= Metroethnicity =

Concept of Metropolitan and Ethnicity

Metroethnicity is a portmanteau of metropolitan and ethnicity. It is an ‘aesthetic’ or ‘lifestyle’ theory of language and ethnicity proposed by the British sociolinguist John C. Maher.

The theory of Metroethicity rejects cultural essentialism, and heroic ethnicity, in favour of a hybridized form of ethnicity that is utilised for aesthetic effect.

In this perspective, language should not be viewed as an enduring ethnic essence but a lifestyle ‘accessory.’ It is portable. It functions best as an aspect of personal life-style. Metroethnicity is linked to Cool because cool is basically an aesthetic phenomenon. Cool actively disconnects the ‘natural’ linkage that is often made between ethnicity and language. Cool is both an attitude as well as a facet of personal action.

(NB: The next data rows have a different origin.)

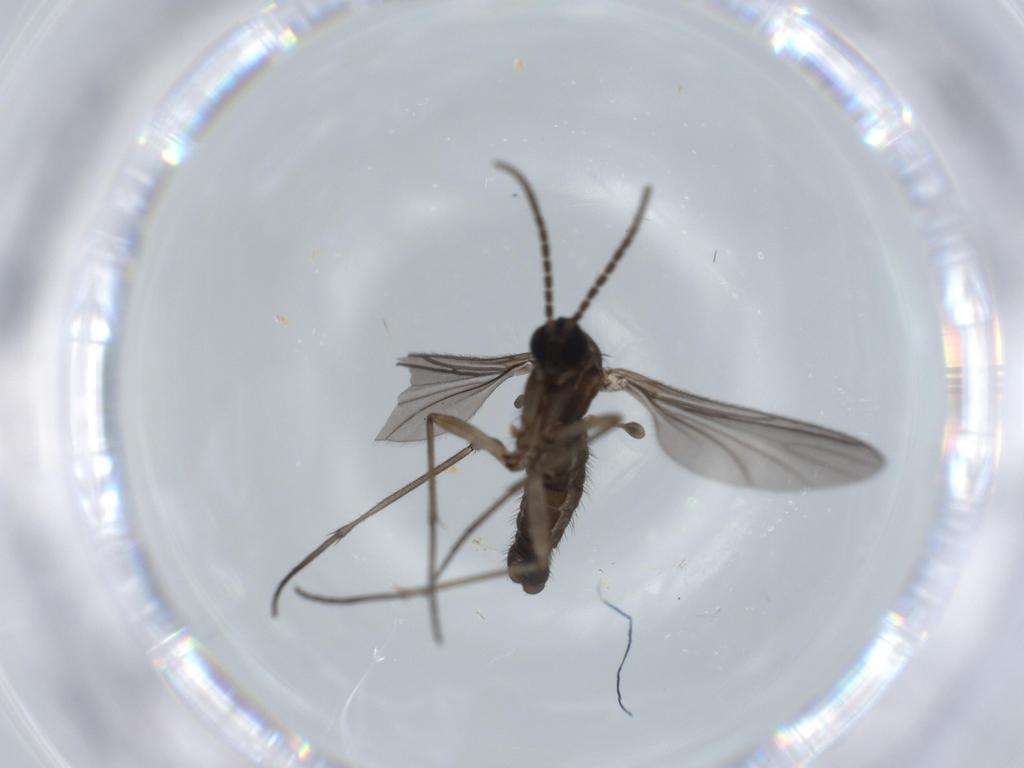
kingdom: Animalia
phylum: Arthropoda
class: Insecta
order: Diptera
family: Sciaridae
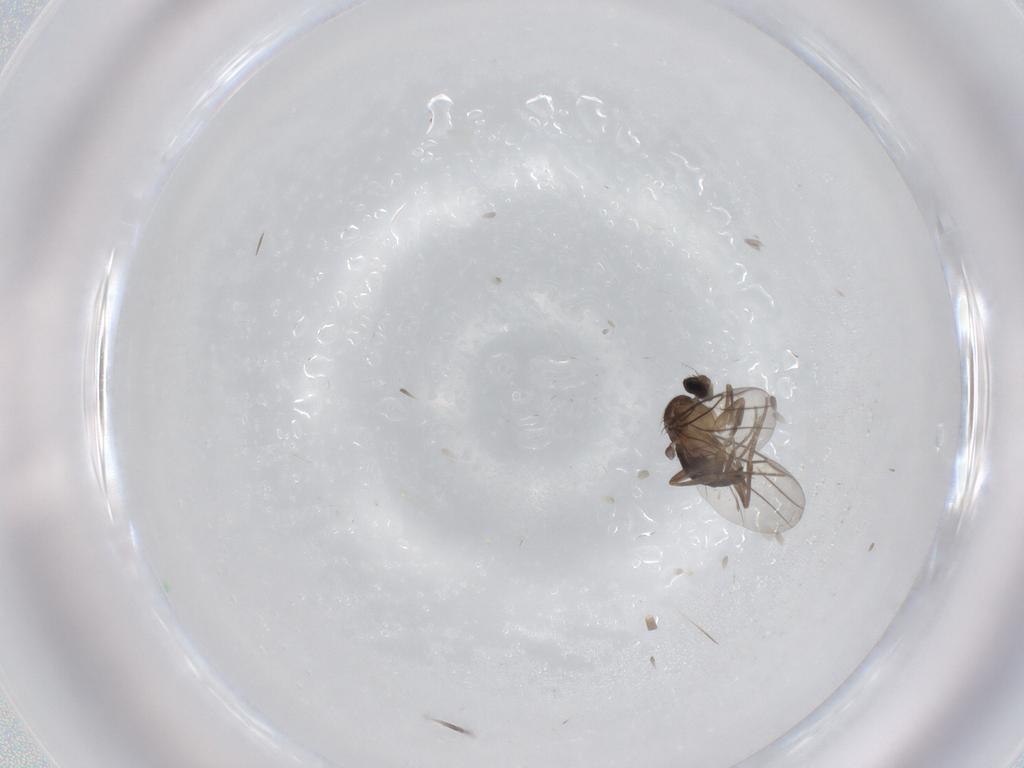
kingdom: Animalia
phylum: Arthropoda
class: Insecta
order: Diptera
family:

This post-ethnic stance is illustrated by a young Ainu person in northern Japan: “Well, I don’t speak Ainu…be nice to speak it…but..anyway...I speak Italian ‘cause that’s where I want to be..love Italian stuff…I’m training to be an Italian chef.” (Maher 2006). In such person-driven identity traditional language is optional -not rejected but bracketed. This view of language may be confrontational a person who insists language and ethnicity should line up. The ethnic view fosters ethnic allegiance, even orthodoxy. By contrast, "Metroethnicity is a kind of post ethnicity state whereby both we play with ethnicity (not necessarily our own) for aesthetic effect. It involves cultural crossing, self-definition made up of borrowing and bricolage of blurred ‘identities’, what one might term ‘metroethnicity’. The operating system of this metroethnicity is ‘Cool’” (Maher 2005).